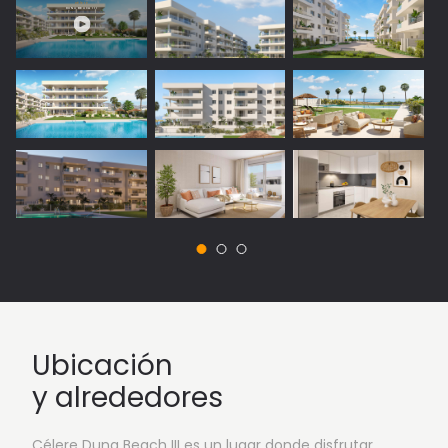
Ubicación
y alrededores
Célere Duna Beach III es un lugar donde disfrutar,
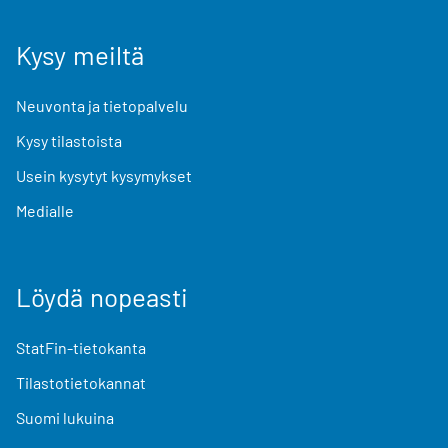
Kysy meiltä
Neuvonta ja tietopalvelu
Kysy tilastoista
Usein kysytyt kysymykset
Medialle
Löydä nopeasti
StatFin-tietokanta
Tilastotietokannat
Suomi lukuina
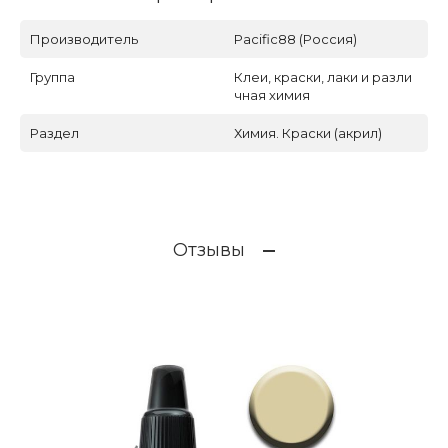
Производитель
Pacific88 (Россия)
Группа
Клеи, краски, лаки и разли
чная химия
Раздел
Химия. Краски (акрил)
Отзывы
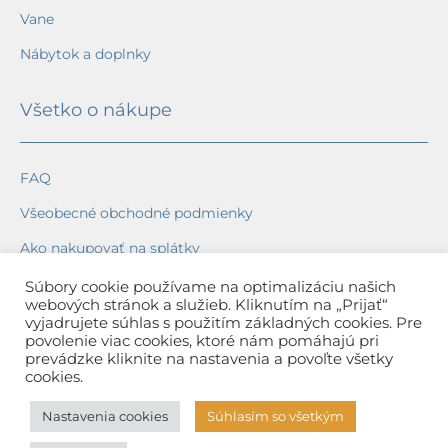
Vane
Nábytok a doplnky
Všetko o nákupe
FAQ
Všeobecné obchodné podmienky
Ako nakupovať na splátky
Ochrana osobných údajov
Súbory cookie používame na optimalizáciu našich
webových stránok a služieb. Kliknutím na „Prijať“
Reklamačný poriadok
vyjadrujete súhlas s použitím základných cookies. Pre
povolenie viac cookies, ktoré nám pomáhajú pri
Spôsob a cena dopravy
prevádzke kliknite na nastavenia a povoľte všetky
cookies.
Dodacie lehoty
Nastavenia cookies
Súhlasím so všetkým
Spôsob platby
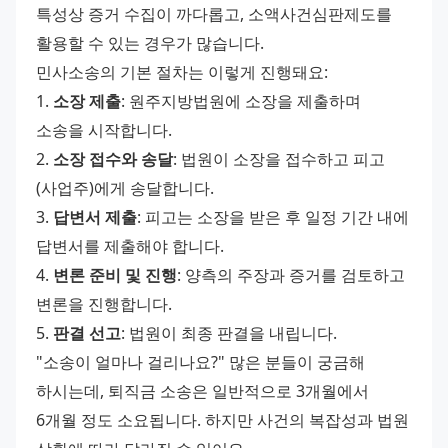
특성상 증거 수집이 까다롭고, 소액사건심판제도를 
활용할 수 있는 경우가 많습니다.
민사소송의 기본 절차는 이렇게 진행돼요:
1. 
소장 제출
: 원주지방법원에 소장을 제출하며 
소송을 시작합니다.
2. 
소장 접수와 송달
: 법원이 소장을 접수하고 피고
(사업주)에게 송달합니다.
3. 
답변서 제출
: 피고는 소장을 받은 후 일정 기간 내에 
답변서를 제출해야 합니다.
4. 
변론 준비 및 진행
: 양측의 주장과 증거를 검토하고 
변론을 진행합니다.
5. 
판결 선고
: 법원이 최종 판결을 내립니다.
"소송이 얼마나 걸리나요?" 많은 분들이 궁금해 
하시는데, 퇴직금 소송은 일반적으로 3개월에서 
6개월 정도 소요됩니다. 하지만 사건의 복잡성과 법원 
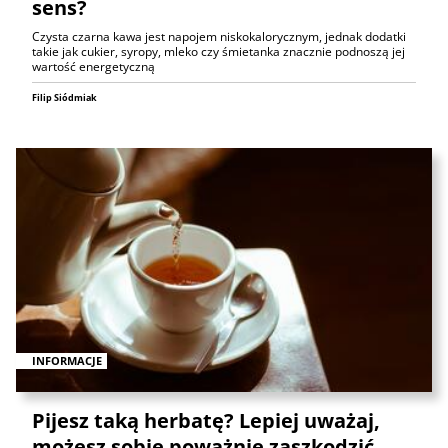
sens?
Czysta czarna kawa jest napojem niskokalorycznym, jednak dodatki
takie jak cukier, syropy, mleko czy śmietanka znacznie podnoszą jej
wartość energetyczną
Filip Siódmiak
INFORMACJE
Pijesz taką herbatę? Lepiej uważaj,
możesz sobie poważnie zaszkodzić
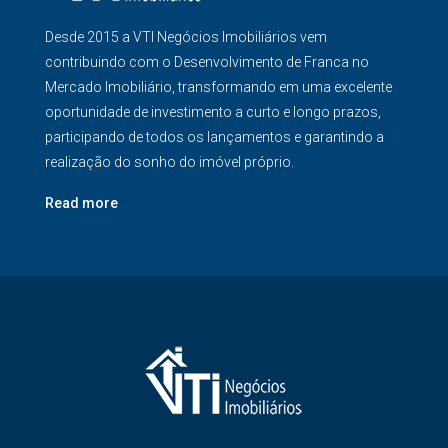
Desde 2015 a VTI Negócios Imobiliários vem
contribuindo com o Desenvolvimento de Franca no
Mercado Imobiliário, transformando em uma excelente
oportunidade de investimento a curto e longo prazos,
participando de todos os lançamentos e garantindo a
realização do sonho do imóvel próprio.
Read more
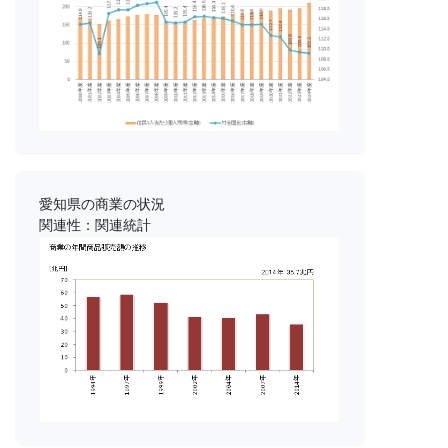
愛知県の商業の状況
関連性：関連統計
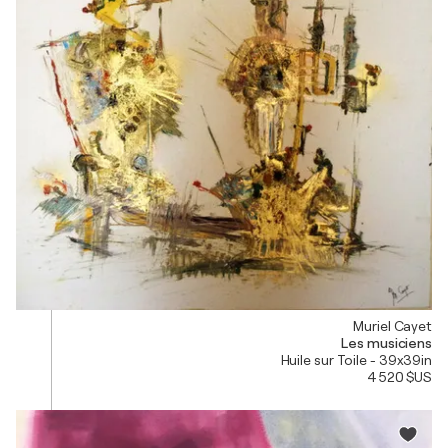
Muriel Cayet
Les musiciens
Huile sur Toile - 39x39in
4 520 $US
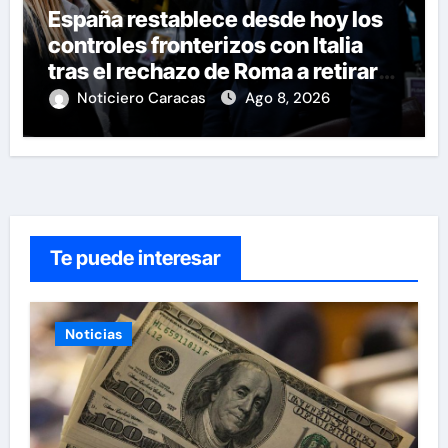
España restablece desde hoy los
controles fronterizos con Italia
tras el rechazo de Roma a retirar
las restricciones
Noticiero Caracas
Ago 8, 2026
Te puede interesar
Noticias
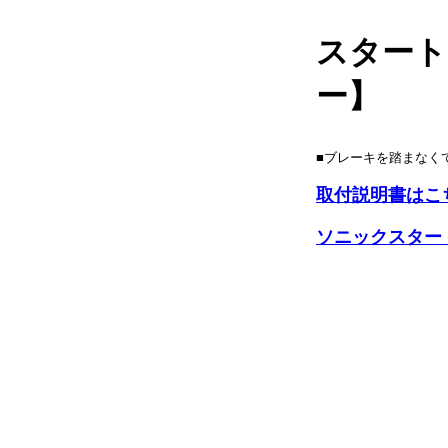
スタート
ー】
■ブレーキを踏まなく
取付説明書はこ
ソニックスター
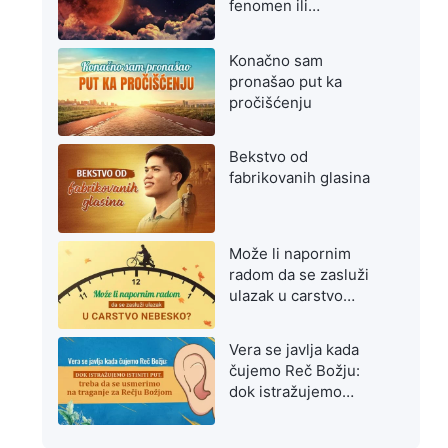
fenomen ili
upozorenje na
poslednje dane?
Konačno sam
pronašao put ka
pročišćenju
Bekstvo od
fabrikovanih glasina
Može li napornim
radom da se zasluži
ulazak u carstvo
nebesko?
Vera se javlja kada
čujemo Reč Božju:
dok istražujemo
istiniti put, treba da se
usmerimo na traganje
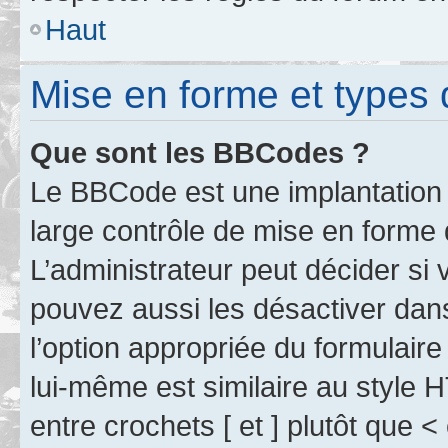
Haut
Mise en forme et types 
Que sont les BBCodes ?
Le BBCode est une implantation 
large contrôle de mise en forme
L’administrateur peut décider si
pouvez aussi les désactiver dan
l’option appropriée du formulai
lui-même est similaire au style 
entre crochets [ et ] plutôt que <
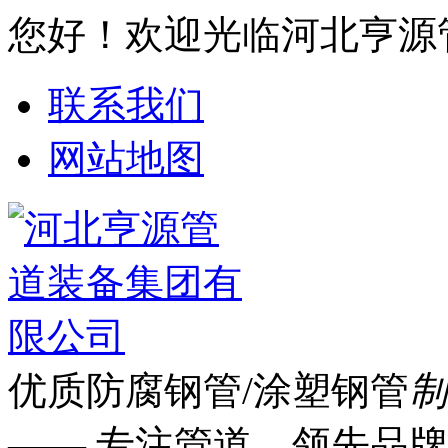
您好！欢迎光临河北亨源
联系我们
网站地图
优质防腐钢管/涂塑钢管
制
—— 专注管道 领先品牌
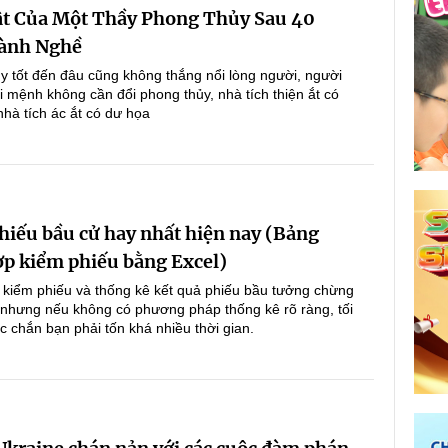
ật Của Một Thầy Phong Thủy Sau 40
ành Nghề
y tốt đến đâu cũng không thắng nổi lòng người, người
i mệnh không cần đổi phong thủy, nhà tích thiện ắt có
nhà tích ác ắt có dư họa
hiếu bầu cử hay nhất hiện nay (Bảng
ợp kiểm phiếu bằng Excel)
 kiểm phiếu và thống kê kết quả phiếu bầu tưởng chừng
 nhưng nếu không có phương pháp thống kê rõ ràng, tối
c chắn bạn phải tốn khá nhiều thời gian.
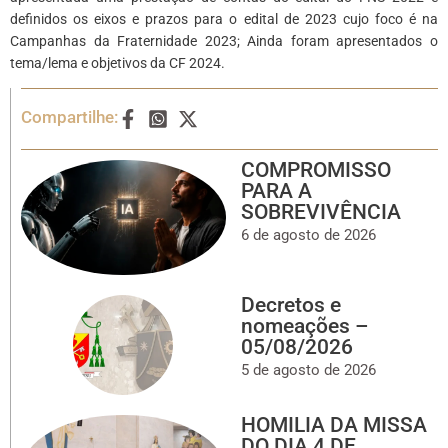
definidos os eixos e prazos para o edital de 2023 cujo foco é na
Campanhas da Fraternidade 2023; Ainda foram apresentados o
tema/lema e objetivos da CF 2024.
Compartilhe:
COMPROMISSO
PARA A
SOBREVIVÊNCIA
6 de agosto de 2026
Decretos e
nomeações –
05/08/2026
5 de agosto de 2026
HOMILIA DA MISSA
DO DIA 4 DE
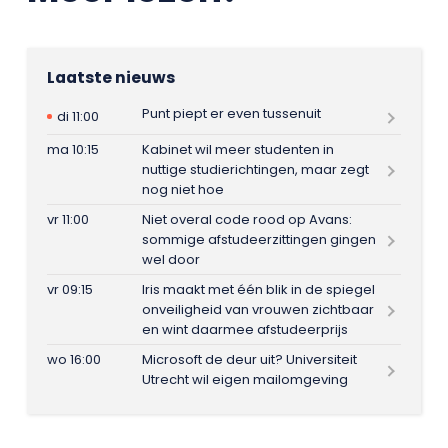
Laatste nieuws
Punt piept er even tussenuit
di 11:00
ma 10:15
Kabinet wil meer studenten in
nuttige studierichtingen, maar zegt
nog niet hoe
vr 11:00
Niet overal code rood op Avans:
sommige afstudeerzittingen gingen
wel door
vr 09:15
Iris maakt met één blik in de spiegel
onveiligheid van vrouwen zichtbaar
en wint daarmee afstudeerprijs
wo 16:00
Microsoft de deur uit? Universiteit
Utrecht wil eigen mailomgeving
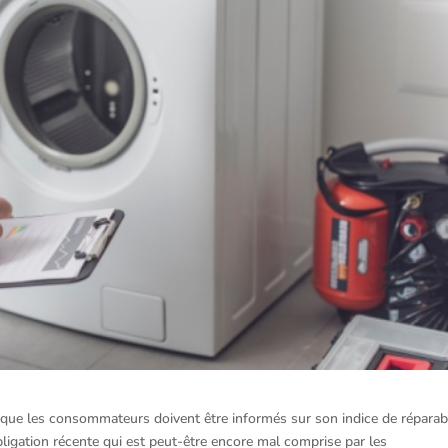
nique les consommateurs doivent être informés sur son indice de réparabi
obligation récente qui est peut-être encore mal comprise par les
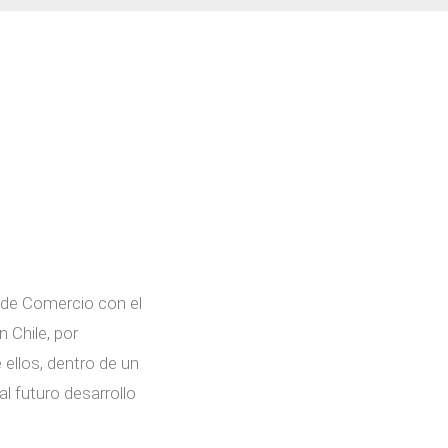
 de Comercio con el
 Chile, por
 ellos, dentro de un
l futuro desarrollo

Work request: The listing above must be printed again exactly, minus its pictures.

Answer section:
Ubicación
y alrededores
Célere Duna Beach III es un lugar donde disfrutar,
Kysy meiltä
Neuvonta ja tietopalvelu
Kysy tilastoista
Usein kysytyt kysymykset
Medialle
Löydä nopeasti
StatFin-tietokanta
Tilastotietokannat
Suomi lukuina
Производитель
Pacific88 (Россия)
Группа
Клеи, краски, лаки и разли
чная химия
Раздел
Химия. Краски (акрил)
Отзывы
Vane
Nábytok a doplnky
Všetko o nákupe
FAQ
Všeobecné obchodné podmienky
Ako nakupovať na splátky
Ochrana osobných údajov
Súbory cookie používame na optimalizáciu našich
webových stránok a služieb. Kliknutím na „Prijať“
Reklamačný poriadok
vyjadrujete súhlas s použitím základných cookies. Pre
povolenie viac cookies, ktoré nám pomáhajú pri
Spôsob a cena dopravy
prevádzke kliknite na nastavenia a povoľte všetky
cookies.
Dodacie lehoty
Nastavenia cookies
Súhlasím so všetkým
Spôsob platby
특성상 증거 수집이 까다롭고, 소액사건심판제도를 
활용할 수 있는 경우가 많습니다.
민사소송의 기본 절차는 이렇게 진행돼요:
1. 
소장 제출
: 원주지방법원에 소장을 제출하며 
소송을 시작합니다.
2. 
소장 접수와 송달
: 법원이 소장을 접수하고 피고
(사업주)에게 송달합니다.
3. 
답변서 제출
: 피고는 소장을 받은 후 일정 기간 내에 
답변서를 제출해야 합니다.
4. 
변론 준비 및 진행
: 양측의 주장과 증거를 검토하고 
변론을 진행합니다.
5. 
판결 선고
: 법원이 최종 판결을 내립니다.
"소송이 얼마나 걸리나요?" 많은 분들이 궁금해 
하시는데, 퇴직금 소송은 일반적으로 3개월에서 
6개월 정도 소요됩니다. 하지만 사건의 복잡성과 법원 
sens?
Czysta czarna kawa jest napojem niskokalorycznym, jednak dodatki
takie jak cukier, syropy, mleko czy śmietanka znacznie podnoszą jej
wartość energetyczną
Filip Siódmiak
INFORMACJE
Pijesz taką herbatę? Lepiej uważaj,
możesz sobie poważnie zaszkodzić
Desde 2015 a VTI Negócios Imobiliários vem
contribuindo com o Desenvolvimento de Franca no
Mercado Imobiliário, transformando em uma excelente
oportunidade de investimento a curto e longo prazos,
participando de todos os lançamentos e garantindo a
realização do sonho do imóvel próprio.
Read more
愛知県の商業の状況
関連性：関連統計
Muriel Cayet
Les musiciens
Huile sur Toile - 39x39in
4 520 $US
España restablece desde hoy los
controles fronterizos con Italia
tras el rechazo de Roma a retirar
las restricciones
Noticiero Caracas
Ago 8, 2026
Te puede interesar
Noticias
スタート
ー】
■ブレーキを踏まなく
取付説明書はこ
ソニックスター
fenomen ili
upozorenje na
poslednje dane?
Konačno sam
pronašao put ka
pročišćenju
Bekstvo od
fabrikovanih glasina
Može li napornim
radom da se zasluži
ulazak u carstvo
nebesko?
Vera se javlja kada
čujemo Reč Božju:
dok istražujemo
istiniti put, treba da se
usmerimo na traganje
Haut
Mise en forme et types 
Que sont les BBCodes ?
Le BBCode est une implantation 
large contrôle de mise en forme
L’administrateur peut décider si
pouvez aussi les désactiver dan
l’option appropriée du formulai
lui-même est similaire au style 
entre crochets [ et ] plutôt que <
您好！欢迎光临河北亨源
联系我们
网站地图
优质防腐钢管/涂塑钢管
制
—— 专注管道 领先品牌
ật Của Một Thầy Phong Thủy Sau 40
ành Nghề
y tốt đến đâu cũng không thắng nổi lòng người, người
i mệnh không cần đổi phong thủy, nhà tích thiện ắt có
nhà tích ác ắt có dư họa
hiếu bầu cử hay nhất hiện nay (Bảng
ợp kiểm phiếu bằng Excel)
 kiểm phiếu và thống kê kết quả phiếu bầu tưởng chừng
 nhưng nếu không có phương pháp thống kê rõ ràng, tối
c chắn bạn phải tốn khá nhiều thời gian.
definidos os eixos e prazos para o edital de 2023 cujo foco é na
Campanhas da Fraternidade 2023; Ainda foram apresentados o
tema/lema e objetivos da CF 2024.
Compartilhe:
COMPROMISSO
PARA A
SOBREVIVÊNCIA
6 de agosto de 2026
Decretos e
nomeações –
05/08/2026
5 de agosto de 2026
HOMILIA DA MISSA
DO DIA 4 DE
Laatste nieuws
Punt piept er even tussenuit
di 11:00
ma 10:15
Kabinet wil meer studenten in
nuttige studierichtingen, maar zegt
nog niet hoe
vr 11:00
Niet overal code rood op Avans:
sommige afstudeerzittingen gingen
wel door
vr 09:15
Iris maakt met één blik in de spiegel
onveiligheid van vrouwen zichtbaar
en wint daarmee afstudeerprijs
wo 16:00
Microsoft de deur uit? Universiteit
Utrecht wil eigen mailomgeving
nique les consommateurs doivent être informés sur son indice de réparabi
obligation récente qui est peut-être encore mal comprise par les
 de Comercio con el
 Chile, por
 ellos, dentro de un
l futuro desarrollo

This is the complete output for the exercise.